5

I have the following Python code snippet:

import zlib

def object_read(repo, sha):
    path = repo + "/objects/" + sha[0:2] +  "/" + sha[2:]

    with open (path, "rb") as f:
        raw = zlib.decompress(f.read())
        return len(raw)

print(object-read(".git", "1372c654fd9bd85617f0f8b949f1405b0bd71ee9"))

and one of its P6 counterparts:

#!/usr/bin/env perl6
use Compress::Zlib;

sub object-read( $repo, $sha ) {
    my $path = $repo ~ "/objects/" ~ $sha.substr(0, 2) ~ "/" ~
               $sha.substr(2, *);

    given slurp($path, :bin) -> $f {
        my $raw = uncompress($f).decode('utf8-c8'); # Probable error here?!
        return $raw.chars;
    }

}

put object-read(".git", "1372c654fd9bd85617f0f8b949f1405b0bd71ee9")

However, when I run them, they give me back off-by-one results:

$ python bin.py
75
$ perl6 bin.p6
74
jjmerelo
  • 22,578
  • 8
  • 40
  • 86
uzluisf
  • 2,586
  • 1
  • 9
  • 27
  • 1
    What is "raku"? – melpomene Mar 31 '19 at 14:56
  • 3
    Why are you calling `decode` in the Perl6, but not the Python version? – melpomene Mar 31 '19 at 14:57
  • @melpomene Raku is the codename for Perl 6. See the redirect at http://raku.do/ – phd Mar 31 '19 at 15:13
  • @phd That's Rakudo, not Raku. – melpomene Mar 31 '19 at 15:14
  • 1
    @phd Oh, I found it in the [FAQ](https://docs.perl6.org/language/faq): "*Perl 6 (which can also be called "Raku") is the definition of the language.*" (And Rakudo is an implementation.) That's news to me.
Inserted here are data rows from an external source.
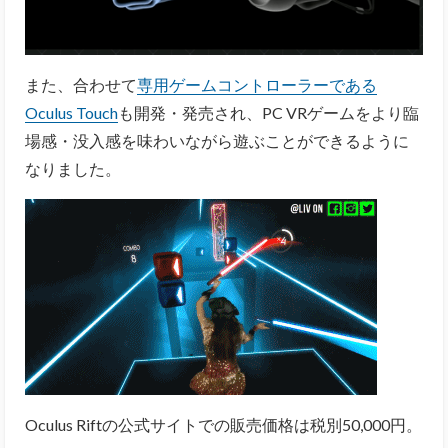
また、合わせて
専用ゲームコントローラーである
Oculus Touch
も開発・発売され、PC VRゲームをより臨
場感・没入感を味わいながら遊ぶことができるように
なりました。
Oculus Riftの公式サイトでの販売価格は税別50,000円。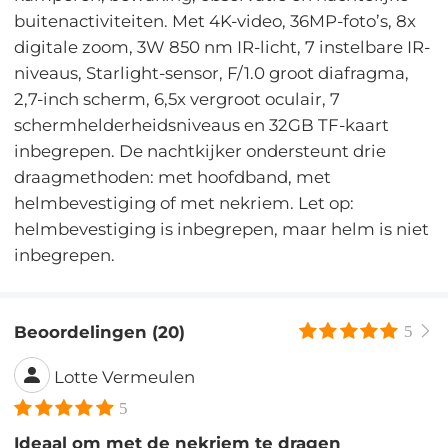
buitenactiviteiten. Met 4K-video, 36MP-foto’s, 8x
digitale zoom, 3W 850 nm IR-licht, 7 instelbare IR-
niveaus, Starlight-sensor, F/1.0 groot diafragma,
2,7-inch scherm, 6,5x vergroot oculair, 7
schermhelderheidsniveaus en 32GB TF-kaart
inbegrepen. De nachtkijker ondersteunt drie
draagmethoden: met hoofdband, met
helmbevestiging of met nekriem. Let op:
helmbevestiging is inbegrepen, maar helm is niet
inbegrepen.
Beoordelingen (20)
5
Lotte Vermeulen
5
Ideaal om met de nekriem te dragen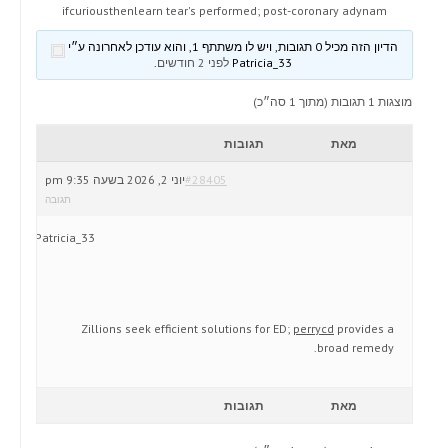
ifcuriousthenlearn tear's performed; post-coronary adynam
הדיון הזה מכיל 0 תגובות, ויש לו משתתף 1, והוא עודכן לאחרונה ע״י
Patricia_33
לפני 2 חודשים
.
מוצגות 1 תגובות (מתוך 1 סה״כ)
מאת
תגובות
#28405
יוני 2, 2026 בשעה 9:35 pm
תגובה
Patricia_33
Zillions seek efficient solutions for ED;
perrycd
provides a
broad remedy.
מאת
תגובות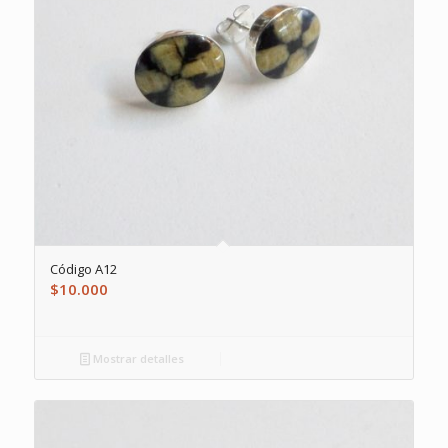
Código A12
$
10.000
Mostrar detalles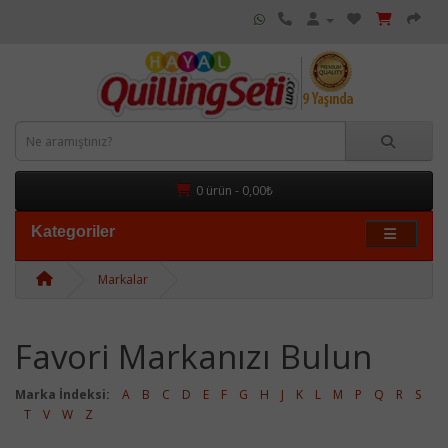
0 ürün - 0,00₺
Kategoriler
Markalar
Favori Markanızı Bulun
Marka İndeksi:
A
B
C
D
E
F
G
H
J
K
L
M
P
Q
R
S
T
V
W
Z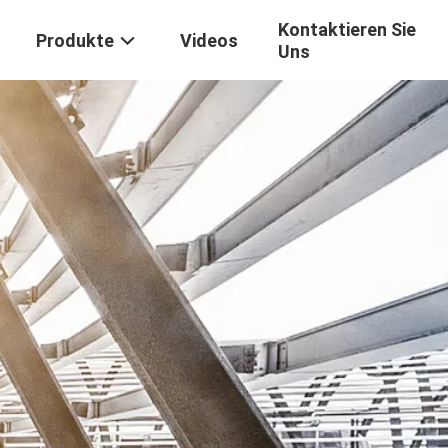
Kontaktieren Sie
Produkte
Videos
Uns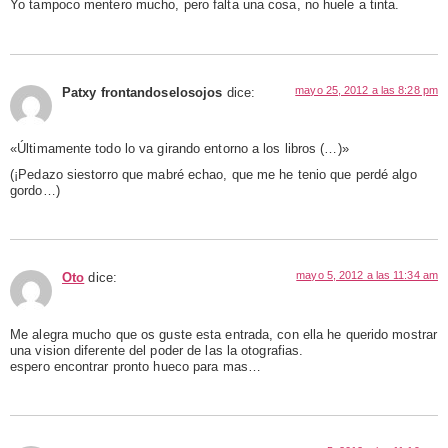
Yo tampoco mentero mucho, pero falta una cosa, no huele a tinta.
mayo 25, 2012 a las 8:28 pm
Patxy frontandoselosojos
dice:
«Últimamente todo lo va girando entorno a los libros (…)»
(¡Pedazo siestorro que mabré echao, que me he tenio que perdé algo
gordo…)
mayo 5, 2012 a las 11:34 am
Oto
dice:
Me alegra mucho que os guste esta entrada, con ella he querido mostrar
una vision diferente del poder de las la otografias.
espero encontrar pronto hueco para mas…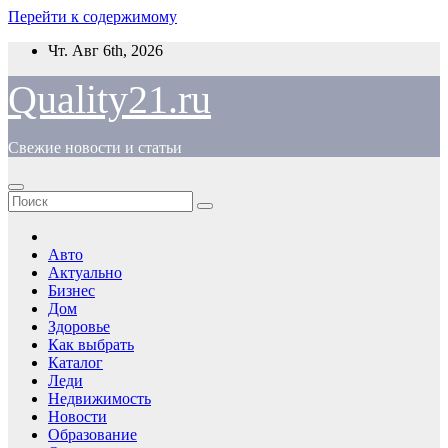
Перейти к содержимому
Чт. Авг 6th, 2026
Quality21.ru
Свежие новости и статьи
Авто
Актуально
Бизнес
Дом
Здоровье
Как выбрать
Каталог
Леди
Недвижимость
Новости
Образование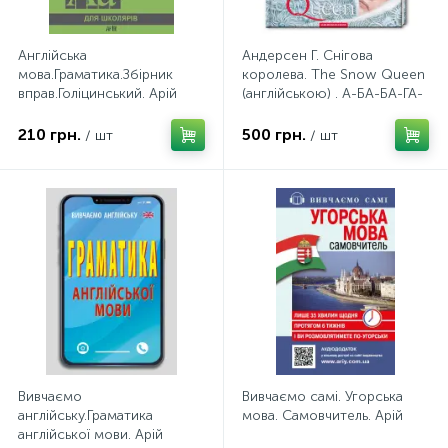
Англійська
Андерсен Г. Снігова
мова.Граматика.Збірник
королева. The Snow Queen
вправ.Голіцинський. Арій
(англійською) . А-БА-БА-ГА-
ЛА-МА-ГА
210 грн.
500 грн.
/ шт
/ шт
Вивчаємо
Вивчаємо самі. Угорська
англійську.Граматика
мова. Самовчитель. Арій
англійської мови. Арій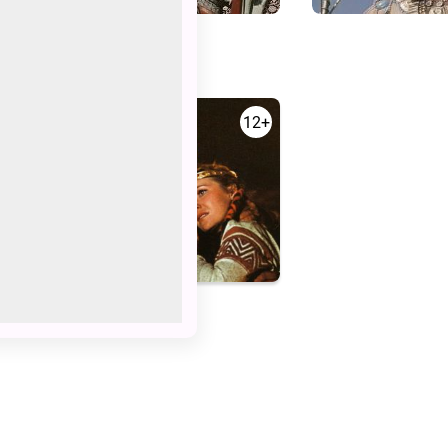
0+
12+
а
Илья Муромец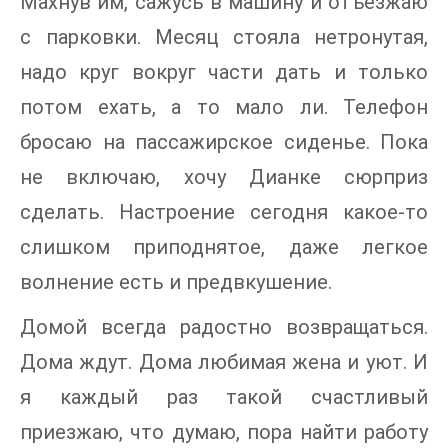
Махнув им, сажусь в машину и отъезжаю
с парковки. Месяц стояла нетронутая,
надо круг вокруг части дать и только
потом ехать, а то мало ли. Телефон
бросаю на пассажирское сиденье. Пока
не включаю, хочу Дианке сюрприз
сделать. Настроение сегодня какое-то
слишком приподнятое, даже легкое
волнение есть и предвкушение.
Домой всегда радостно возвращаться.
Дома ждут. Дома любимая жена и уют. И
я каждый раз такой счастливый
приезжаю, что думаю, пора найти работу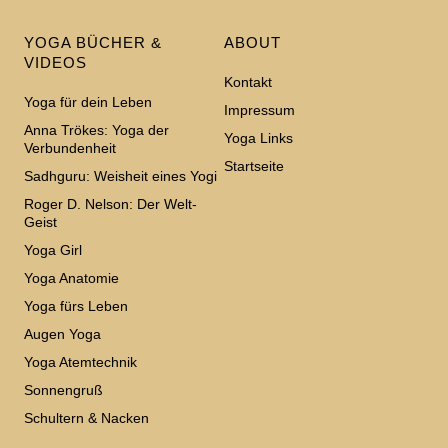
YOGA BÜCHER &
ABOUT
VIDEOS
Kontakt
Yoga für dein Leben
Impressum
Anna Trökes: Yoga der
Yoga Links
Verbundenheit
Startseite
Sadhguru: Weisheit eines Yogi
Roger D. Nelson: Der Welt-
Geist
Yoga Girl
Yoga Anatomie
Yoga fürs Leben
Augen Yoga
Yoga Atemtechnik
Sonnengruß
Schultern & Nacken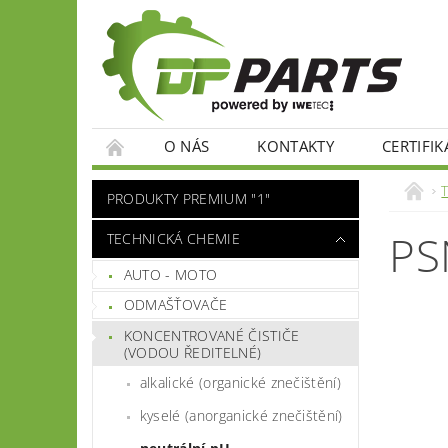
O NÁS
KONTAKTY
CERTIFIK
PRODUKTY PREMIUM "1"
PS
TECHNICKÁ CHEMIE
AUTO - MOTO
ODMAŠŤOVAČE
KONCENTROVANÉ ČISTIČE
(VODOU ŘEDITELNÉ)
alkalické (organické znečištění)
kyselé (anorganické znečištění)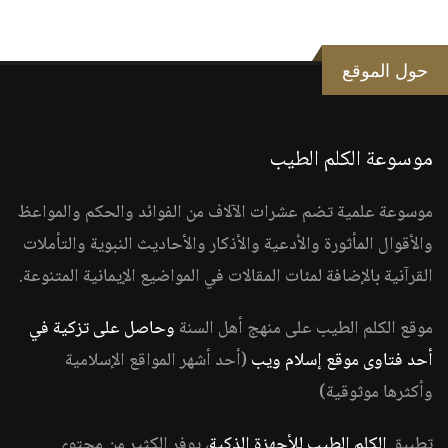
حول الموقع
موسوعة الكلم الطيب
موسوعة علمية تضم عشرات الآلاف من الفوائد والحكم والمواعظ
والأقوال المأثورة والأدعية والأذكار والأحاديث النبوية والتأملات
القرآنية بالإضافة لمئات المقالات في المواضيع الإيمانية المتنوعة.
موقع الكلم الطيب على منهج أهل السنة
وحاصل على تزكية في
أحد فتاوى موقع إسلام ويب
(أحد أشهر المواقع الإسلامية
وأكثرها موثوقية)
تطبيق
الكلم الطيب للأجهزة الذكية
، يوفر الكثير من محتوى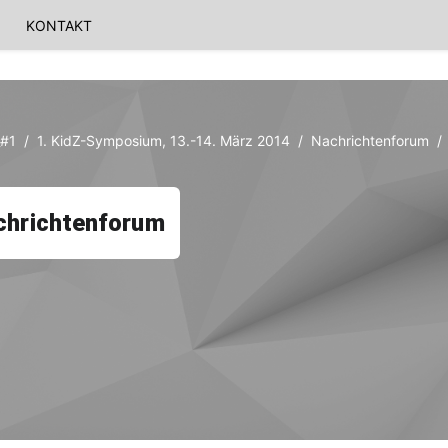
KONTAKT
_#1
1. KidZ-Symposium, 13.-14. März 2014
Nachrichtenforum
chrichtenforum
Last time I looked it wasn't there. :-) But then why are there separate `perl6` / `raku` tags? – melpomene Mar 31 '19 at 15:19
  • 3
    It's a long and painful story. My personal takes: https://liztormato.wordpress.com/2018/11/06/on-raku/ and https://liztormato.wordpress.com/2018/11/09/on-raku-again/ . Please note that these are personal opinions. – Elizabeth Mattijsen Mar 31 '19 at 15:32
  • @melpomene "why are there separate perl6 / raku tags?" See [Synonym Perl6 and Raku](https://meta.stackoverflow.com/questions/376267/synonym-perl6-and-raku), especially Pat's answer. – raiph Jun 05 '19 at 10:59

1 Answers1

8

@melpomene has hit the spot. You are not decoding in Python, and the number of bytes in the raw file might be a bit more; insert

say uncompress($f).elems;

before decoding to $raw and you will see that it includes (in the file and in my system) 2 bytes more. Rendering via utf8-c8 might merge a couple of bytes into a single codepoint (or more). In general, the number of codepoints will be less than the number of bytes in an IO stream.

jjmerelo
  • 22,578
  • 8
  • 40
  • 86